▶ [Te beoordelen tekst]:
__________________________________________________
Artikel Hoeksche Waard Exclusief lezen: HWE-06-2024-goudswaard-1953
De onderstaande foto’s zijn door mij toegevoegd en maken geen deel uit van de officiële rapportage.
Bron: De Hoeksche Waard, een studie van enkele sociologische en sociaal-psychologische apecten. In opdracht van de Centrale watersnood Commissie der Ned. Hervormde Kerk, uitgevoerd door Stichting voor Practische Psychologische en Paedogogische Arbeid vanwege de Nederlands Hervormde Kerk (Utrecht).
GOUDSWAARD
Als men van Oud Bejjerland, via Nieuw Beijerland en Piershil, Goudswaard binnen komt, zijn er twee dingen die opvallen. Allereerst: voor men het dorp bereikt, staat een kerk apart, terzijde van de weg, illustratie van een kerkelijk schisma, en ten tweede: ,,hier houdt de weg op”. Goudswaard kent geen doorgaand verkeer, het is ook voor het gevoel van de bewoners van de Hoekse Waard het eindpunt, het meest afgelegen en geïsoleerd.
Het gezinsleven: Goudswaard maakt een ,,nette” indruk. Zowel rijk als arm gaat over het algemeen goed gekleed. Men is netjes op zijn huis. Slonzige huismoeders komen vrijwel niet voor. Anderzijds vindt men in Goudswaard het grootste aantal 1- en 2-kamerwoningen. De bevolking is ook spaarzaam: hier komen meer kleine spaarders voor dan in Piershil.
__________________________________________________
Opgeslagen items:
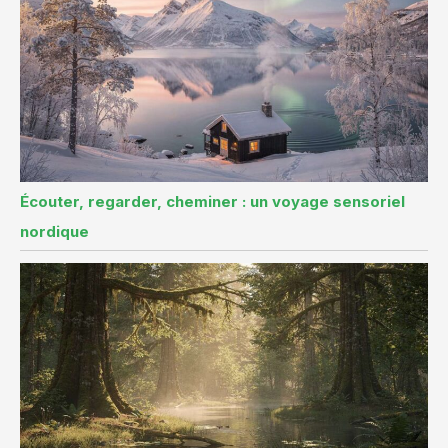
Écouter, regarder, cheminer : un voyage sensoriel
nordique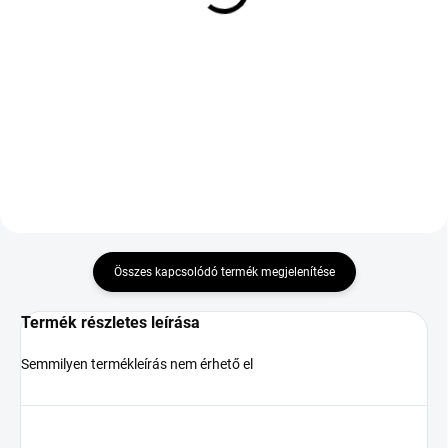
54 562 Ft
29 064 Ft
Kosárba
Kosárba
Összes kapcsolódó termék megjelenítése
Termék részletes leírása
Semmilyen termékleírás nem érhető el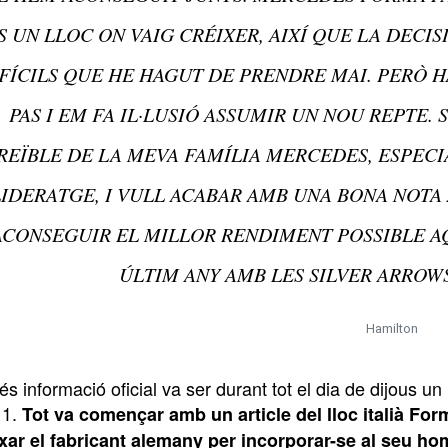
S UN LLOC ON VAIG CRÉIXER, AIXÍ QUE LA DECI
FÍCILS QUE HE HAGUT DE PRENDRE MAI. PERÒ 
PAS I EM FA IL·LUSIÓ ASSUMIR UN NOU REPTE.
REÏBLE DE LA MEVA FAMÍLIA MERCEDES, ESPECI
LIDERATGE, I VULL ACABAR AMB UNA BONA NOTA
ACONSEGUIR EL MILLOR RENDIMENT POSSIBLE A
ÚLTIM ANY AMB LES SILVER ARROW
Hamilton
és informació oficial va ser durant tot el dia de dijous un
 1.
Tot va començar amb un article del lloc italià F
xar el fabricant alemany per incorporar-se al seu hom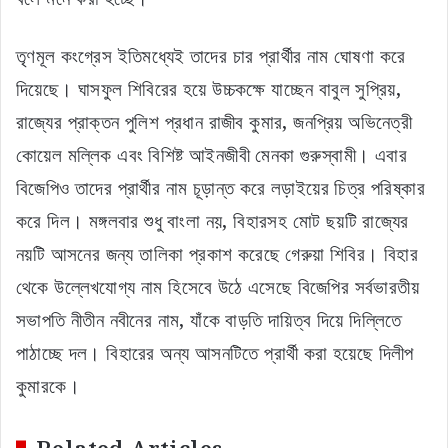
তৃণমূল কংগ্রেস ইতিমধ্যেই তাদের চার প্রার্থীর নাম ঘোষণা করে
দিয়েছে। ঘাসফুল শিবিরের হয়ে উচ্চকক্ষে যাচ্ছেন বাবুল সুপ্রিয়,
রাজ্যের প্রাক্তন পুলিশ প্রধান রাজীব কুমার, জনপ্রিয় অভিনেত্রী
কোয়েল মল্লিক এবং বিশিষ্ট আইনজীবী মেনকা গুরুস্বামী। এবার
বিজেপিও তাদের প্রার্থীর নাম চূড়ান্ত করে লড়াইয়ের চিত্র পরিষ্কার
করে দিল। মঙ্গলবার শুধু বাংলা নয়, বিহারসহ মোট ছয়টি রাজ্যের
নয়টি আসনের জন্য তালিকা প্রকাশ করেছে গেরুয়া শিবির। বিহার
থেকে উল্লেখযোগ্য নাম হিসেবে উঠে এসেছে বিজেপির সর্বভারতীয়
সভাপতি নীতীন নবীনের নাম, যাঁকে বাড়তি দায়িত্ব দিয়ে দিল্লিতে
পাঠাচ্ছে দল। বিহারের অন্য আসনটিতে প্রার্থী করা হয়েছে দিলীপ
কুমারকে।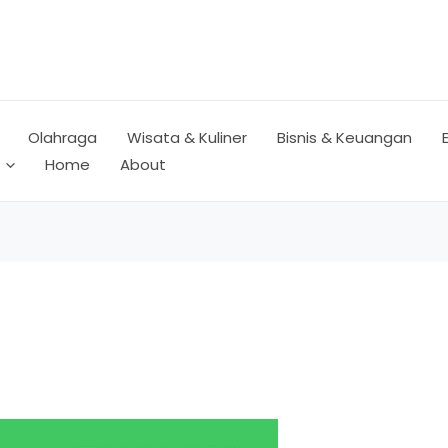
Olahraga
Wisata & Kuliner
Bisnis & Keuangan
Home
About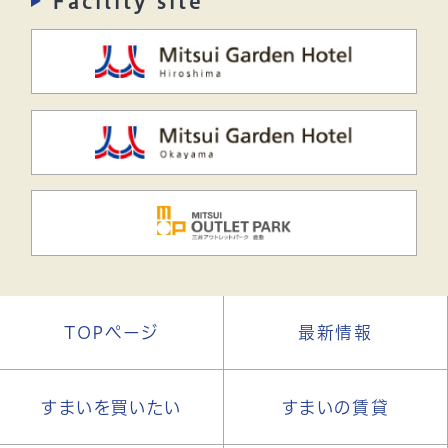
Facility site
TOPページ
最新情報
すまいを買いたい
すまいの賃貸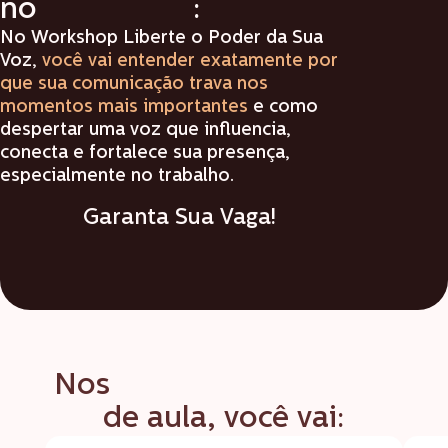
Workshop
no
:
No Workshop Liberte o Poder da Sua
Voz,
você vai entender exatamente por
que sua comunicação trava nos
momentos mais importantes
e como
despertar uma voz que influencia,
conecta e fortalece sua presença,
especialmente no trabalho.
Garanta Sua Vaga!
primeiros minutos
Nos
de aula, você vai: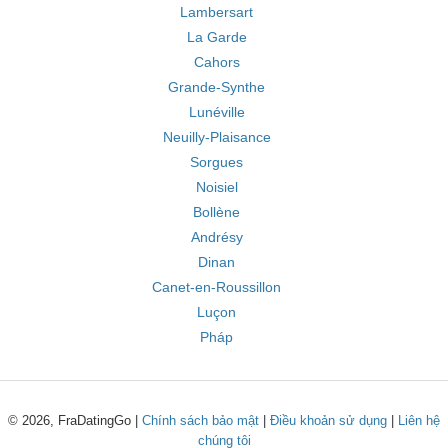
Lambersart
La Garde
Cahors
Grande-Synthe
Lunéville
Neuilly-Plaisance
Sorgues
Noisiel
Bollène
Andrésy
Dinan
Canet-en-Roussillon
Luçon
Pháp
© 2026, FraDatingGo |
Chính sách bảo mật
|
Điều khoản sử dụng
|
Liên hệ
chúng tôi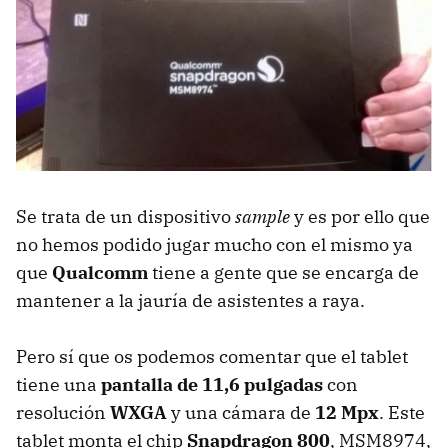
Se trata de un dispositivo
sample
y es por ello que
no hemos podido jugar mucho con el mismo ya
que
Qualcomm
tiene a gente que se encarga de
mantener a la jauría de asistentes a raya.
Pero sí que os podemos comentar que el tablet
tiene una
pantalla de 11,6 pulgadas
con
resolución
WXGA
y una cámara de
12 Mpx
. Este
tablet monta el chip
Snapdragon 800
, MSM8974,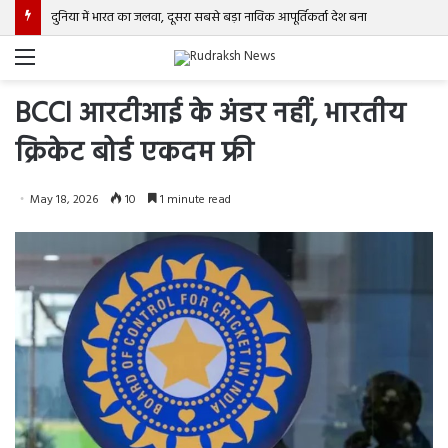
दुनिया में भारत का जलवा, दूसरा सबसे बड़ा नाविक आपूर्तिकर्ता देश बना
Menu
BCCI आरटीआई के अंडर नहीं, भारतीय
क्रिकेट बोर्ड एकदम फ्री
May 18, 2026
10
1 minute read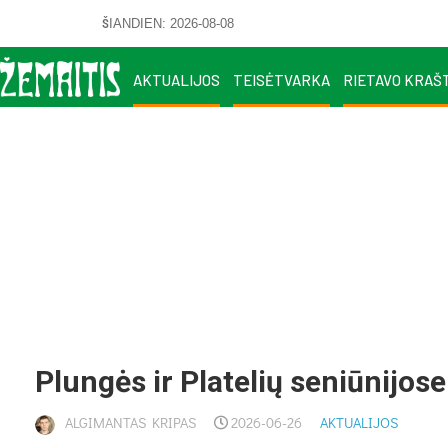
ŠIANDIEN: 2026-08-08
AKTUALIJOS
TEISĖTVARKA
RIETAVO KRAŠ
Plun­gės ir Pla­te­lių se­niū­ni­jo­se
ALGIMANTAS KRIPAS
2026-06-26
AKTUALIJOS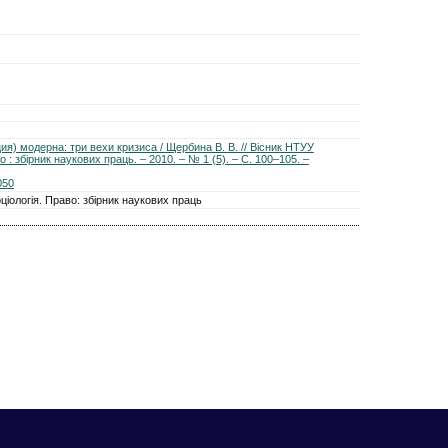
я) модерна: три вехи кризиса / Щербина В. В. // Вісник НТУУ
во : збірник наукових праць. – 2010. – № 1 (5). – С. 100–105. –
050
ціологія. Право: збірник наукових праць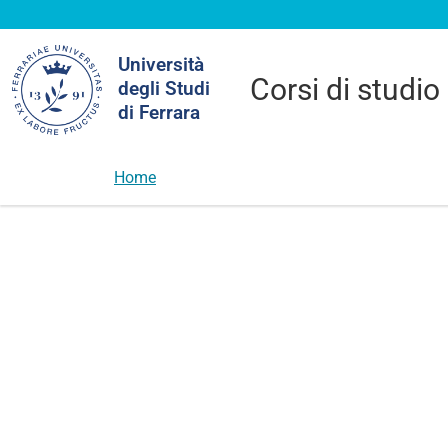
Cerca
Università
nel
Corsi di studio
degli Studi
sito
di Ferrara
Home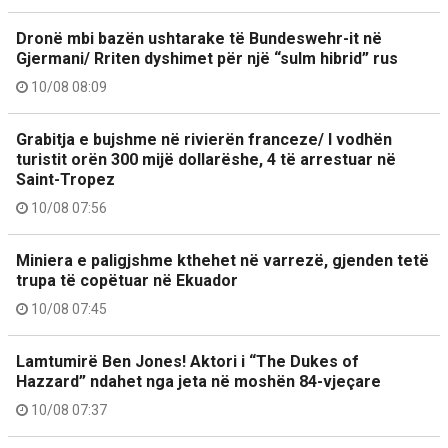
Dronë mbi bazën ushtarake të Bundeswehr-it në
Gjermani/ Rriten dyshimet për një “sulm hibrid” rus
10/08 08:09
Grabitja e bujshme në rivierën franceze/ I vodhën
turistit orën 300 mijë dollarëshe, 4 të arrestuar në
Saint-Tropez
10/08 07:56
Miniera e paligjshme kthehet në varrezë, gjenden tetë
trupa të copëtuar në Ekuador
10/08 07:45
Lamtumirë Ben Jones! Aktori i “The Dukes of
Hazzard” ndahet nga jeta në moshën 84-vjeçare
10/08 07:37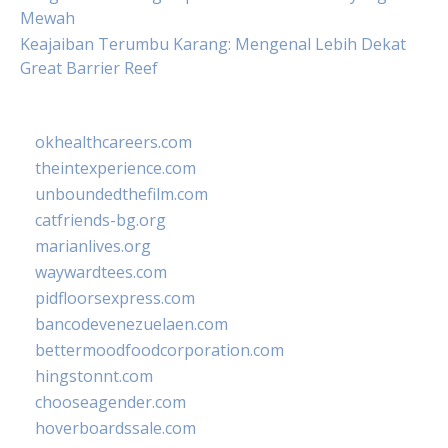
Mewah
Keajaiban Terumbu Karang: Mengenal Lebih Dekat
Great Barrier Reef
okhealthcareers.com
theintexperience.com
unboundedthefilm.com
catfriends-bg.org
marianlives.org
waywardtees.com
pidfloorsexpress.com
bancodevenezuelaen.com
bettermoodfoodcorporation.com
hingstonnt.com
chooseagender.com
hoverboardssale.com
__________________________________________________
▶ [Opdracht]:
Schrijf uit de tekst over Goudswaard letterlijk alles over vanaf "Bron: De Hoeksche" tot en met "Hervormde Kerk (Utrecht).". Baseer je uitsluitend op de tekst over Goudswaard en niet op de items.

▶ [Antwoord]:
Bron: De Hoeksche Waard, een studie van enkele sociologische en sociaal-psychologische apecten. In opdracht van de Centrale watersnood Commissie der Ned. Hervormde Kerk, uitgevoerd door Stichting voor Practische Psychologische en Paedogogische Arbeid vanwege de Nederlands Hervormde Kerk (Utrecht).